After getting accepted by both families, Rani and Madhavan are getting married that day and all are invited to the marriage. When Kannas and Kadalas and their gang reach for the marriage, they are stopped at the gate. When they try to reach to Madhavan, they are stopped by his relatives. Kannas and Kadalas bid a tearful farewell to Madhavan, saying that their place is in the streets and they leave. While leaving, they leave a gift with the watchman for Madhavan. Madhavan's brothers-in-law stop the watchman, open the gift and find it is the trumpet. They throw the trumpet away, and it falls in front of Kannas and Kadalas. They take the trumpet and play the same tune. Madhavan comes from the house and he is welcomed to his marriage. He scolds his relatives for those kindnesses. Kannas and Kadalas then take their bag where they put waste materials and leave the place.

==Production==
The film is directed by debutant S. Ramu, who apprenticed under directors S. A. Chandrasekhar, Vincent Selva, A. Venkatesh and Thaha. A 17-day shooting was scheduled at the Gemini Circus in Chennai. Five hundred junior artistes too part in the scenes where even a couple of fight scenes and songs were picturised. The climax scene, where the eloped lovers are chased by the police and Anandraj's men, were shot in the Thalakkonam forest areas. It took 10 days and three cameras to shoot the scenes.

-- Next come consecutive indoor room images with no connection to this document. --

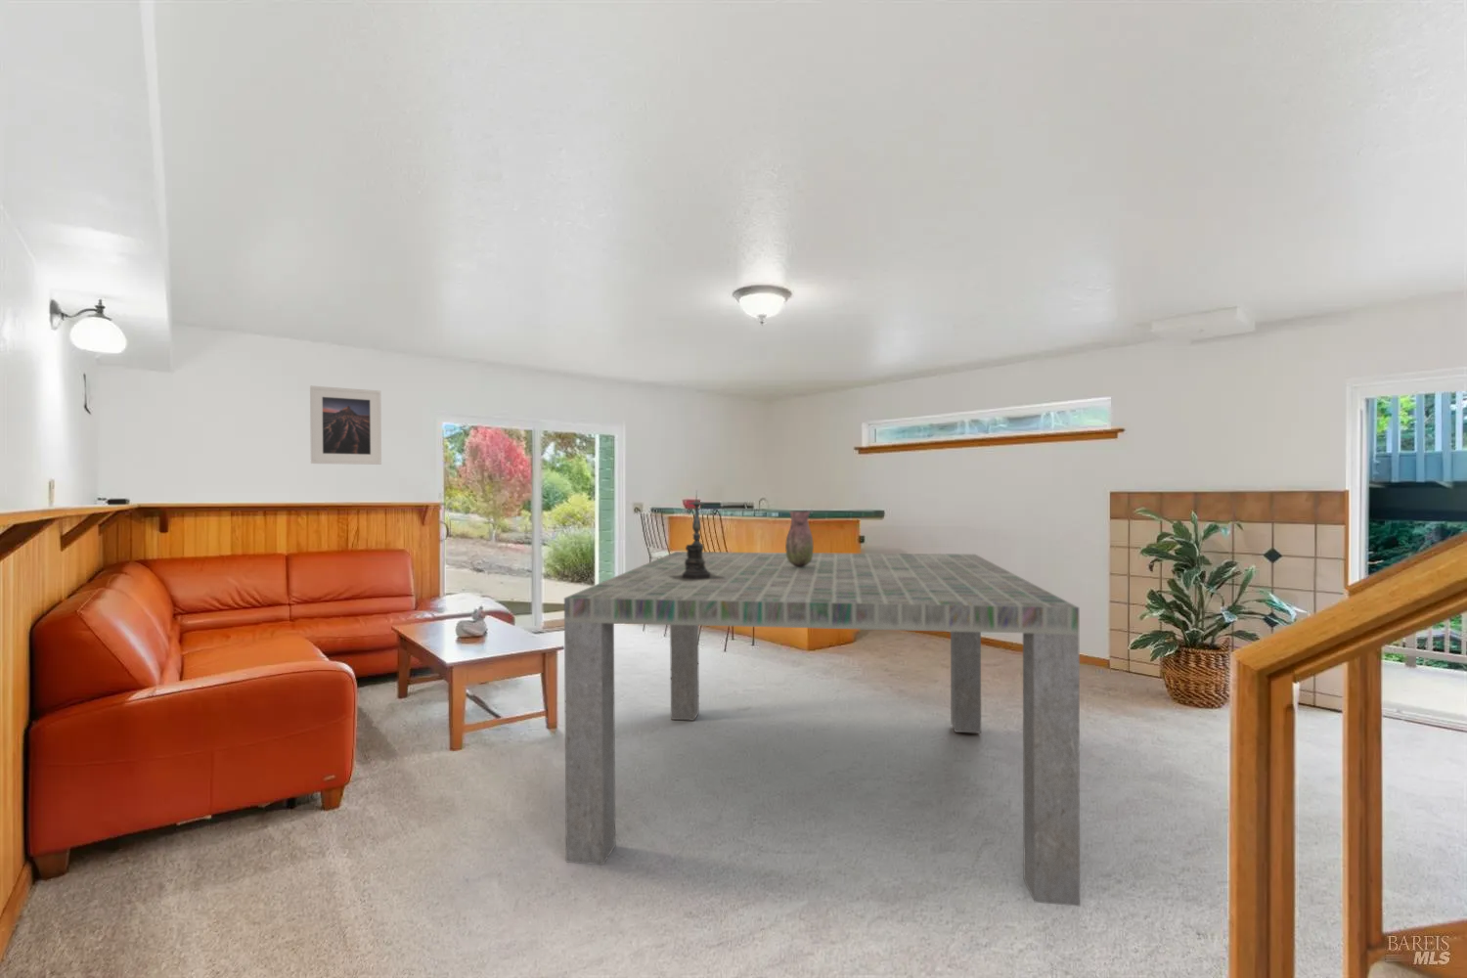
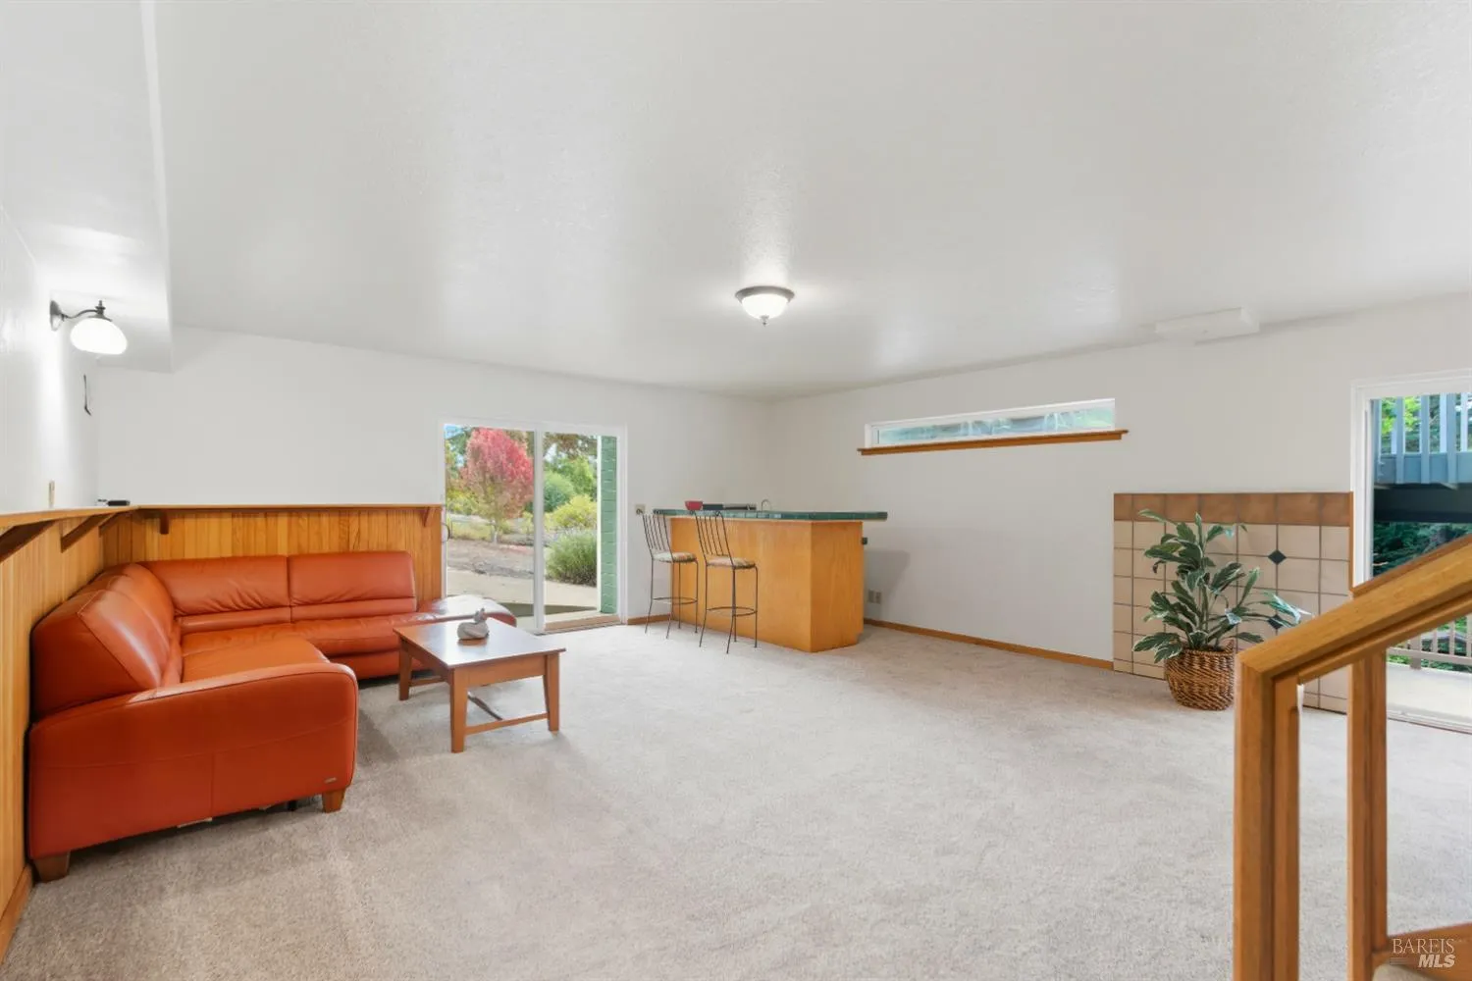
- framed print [309,385,382,465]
- vase [785,510,814,568]
- dining table [563,550,1081,907]
- candle holder [669,489,725,581]
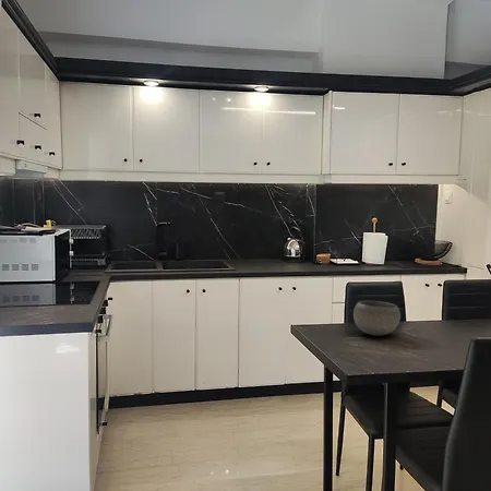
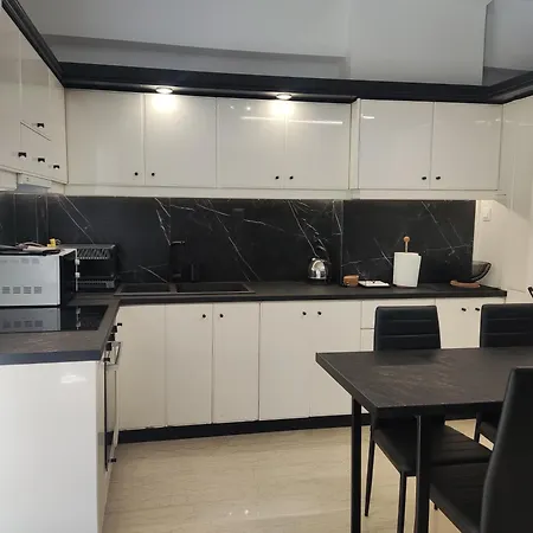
- bowl [352,300,402,337]
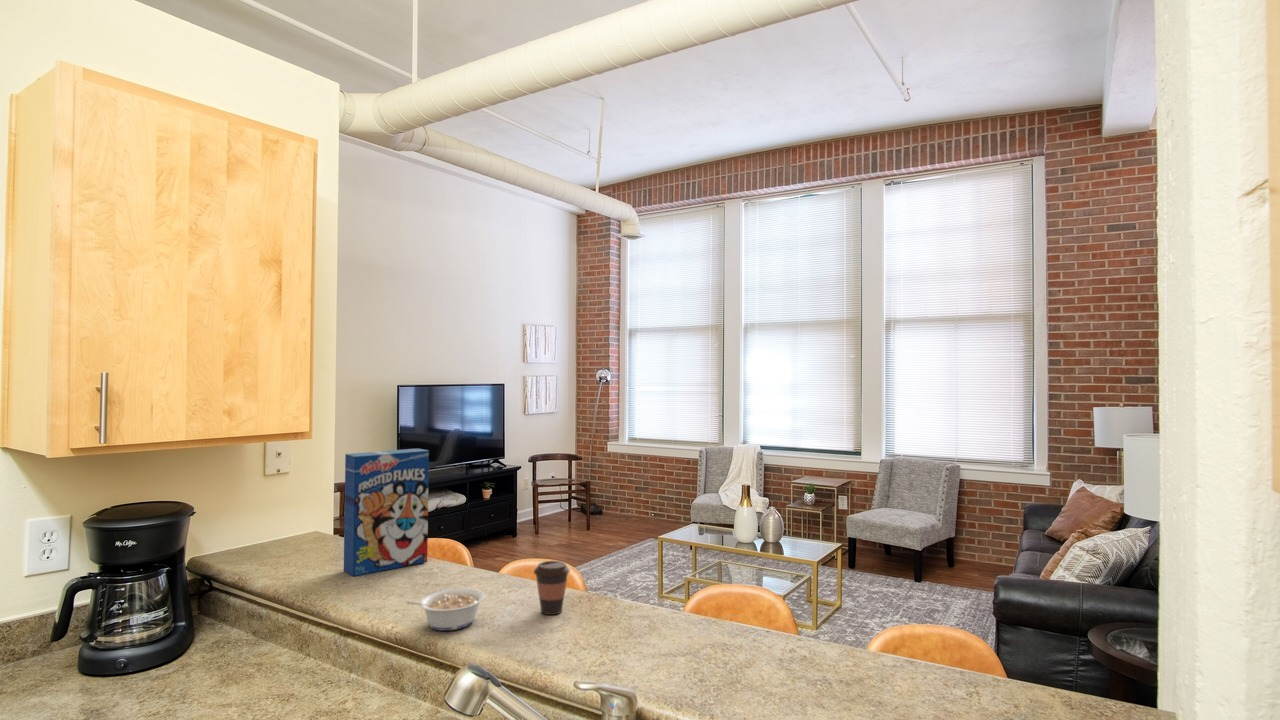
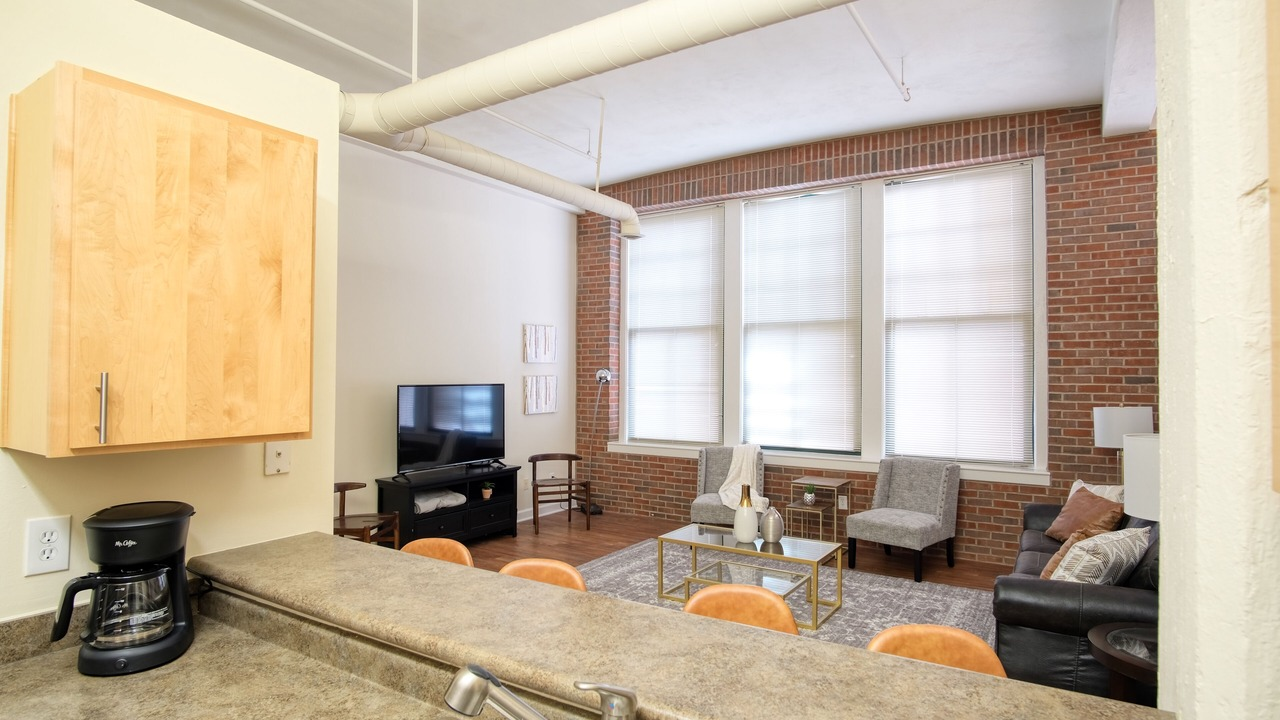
- coffee cup [533,560,571,616]
- legume [404,587,486,632]
- cereal box [343,448,430,577]
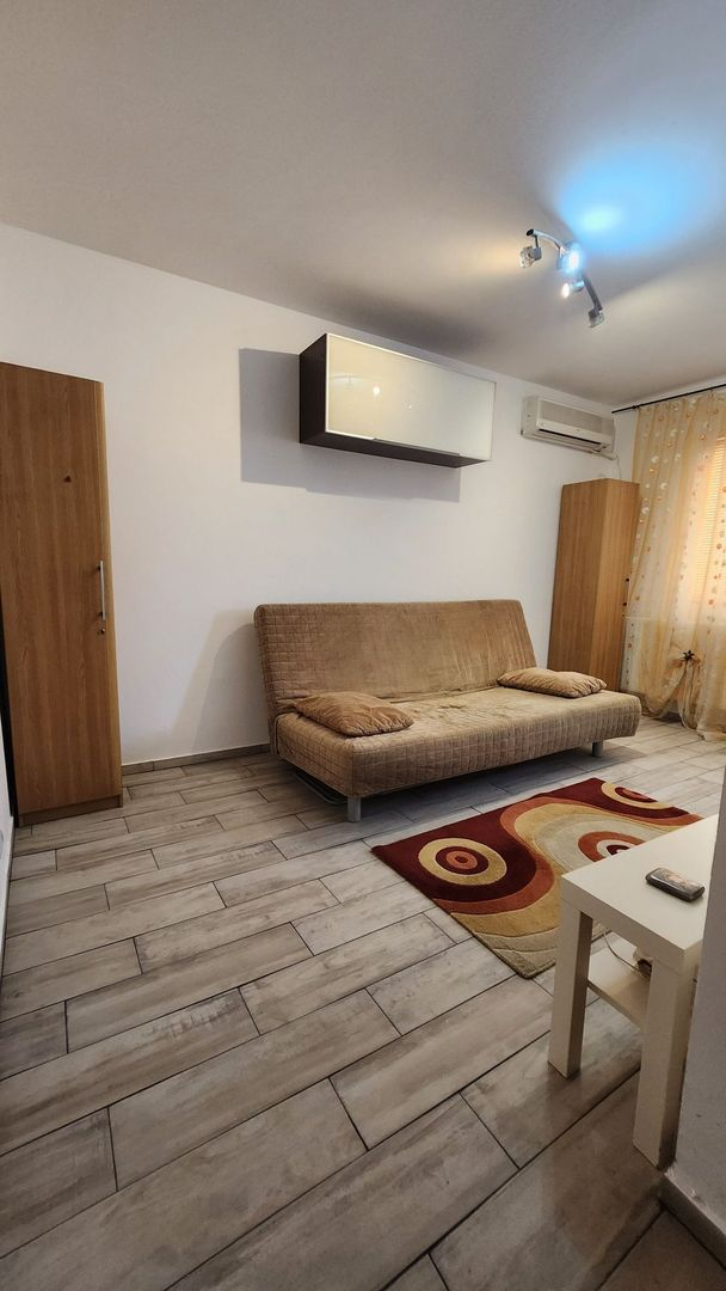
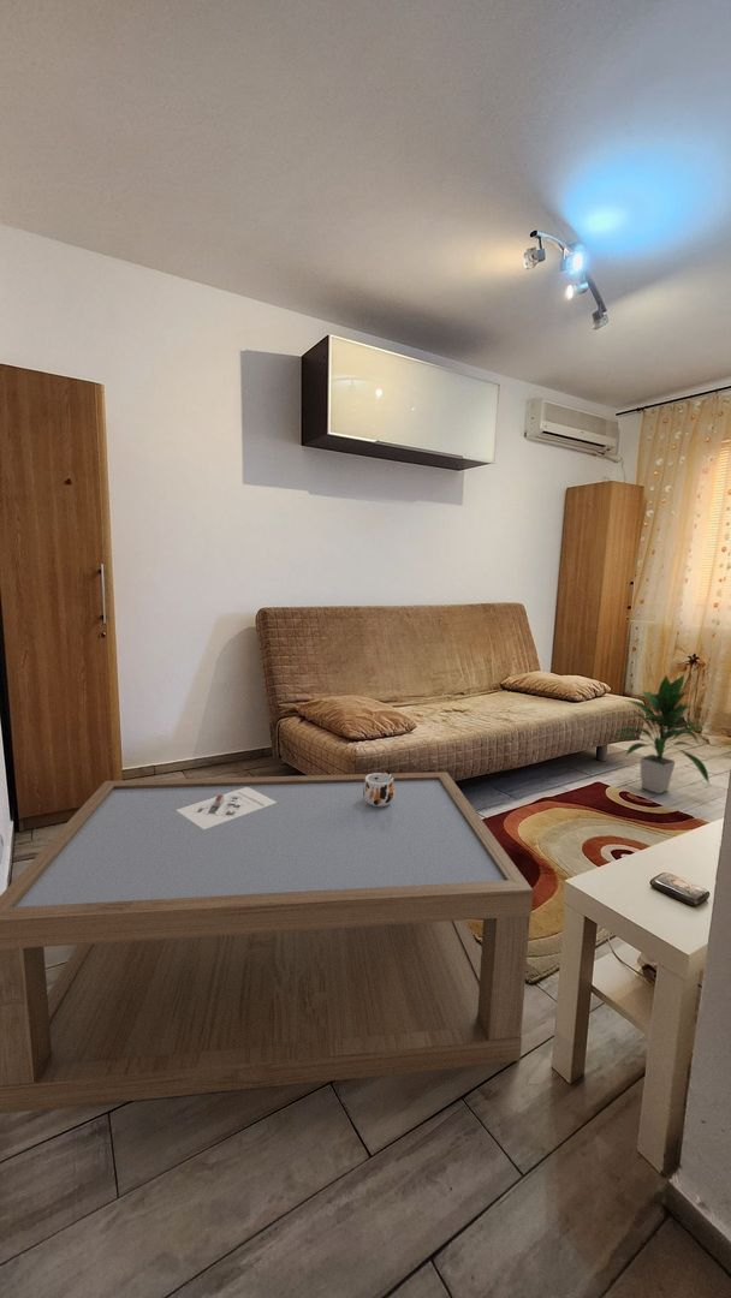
+ coffee table [0,770,534,1115]
+ indoor plant [612,673,711,794]
+ mug [363,769,394,806]
+ architectural model [177,787,277,829]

The stunts were choreographed by Power Fast, and the camera cranked by Ravishanker.

==Soundtrack==
Music was composed by Bharani.

| No. | Song | Singers | Lyrics |
| 1 | "Kabuliwala" | P. Jayachandran | Muthulingham |
| 2 | "Karuvakattu" | Krishnaraj, Malathy | Yugabharathi |
| 3 | "Podavai Vaangi" |
| 4 | "Kottu Kottu" | Manikka Vinayagam, Mahathi | Kalaikumar |
| 5 | "Paal Nilavile" | P. Jayachandran | Snehan |
| 6 | "Vaada Vaada" | Anita Udeep | Newton |

==Reception==
S. R. Ashok Kumar of The Hindu said, "Producer S. V. Thangaraj should have refrained from acting, as he is yet to learn the basics. Ilavarasu has excelled in his role as Kadalas. Manivannan as the Kaboolivala does a neat job while Anantharaj proves that he is one of the good performers who can handle any role with confidence. There is no need for `Kutty' Radhika, endowed with a charming face, to resort to heavy makeup which only produces the opposite effect. Ramana as the hero is convincing". Cinesouth wrote "For S.Ramu who had written the screenplay and directed the movie this film is his maiden effort. But this may well turn out to be the last one".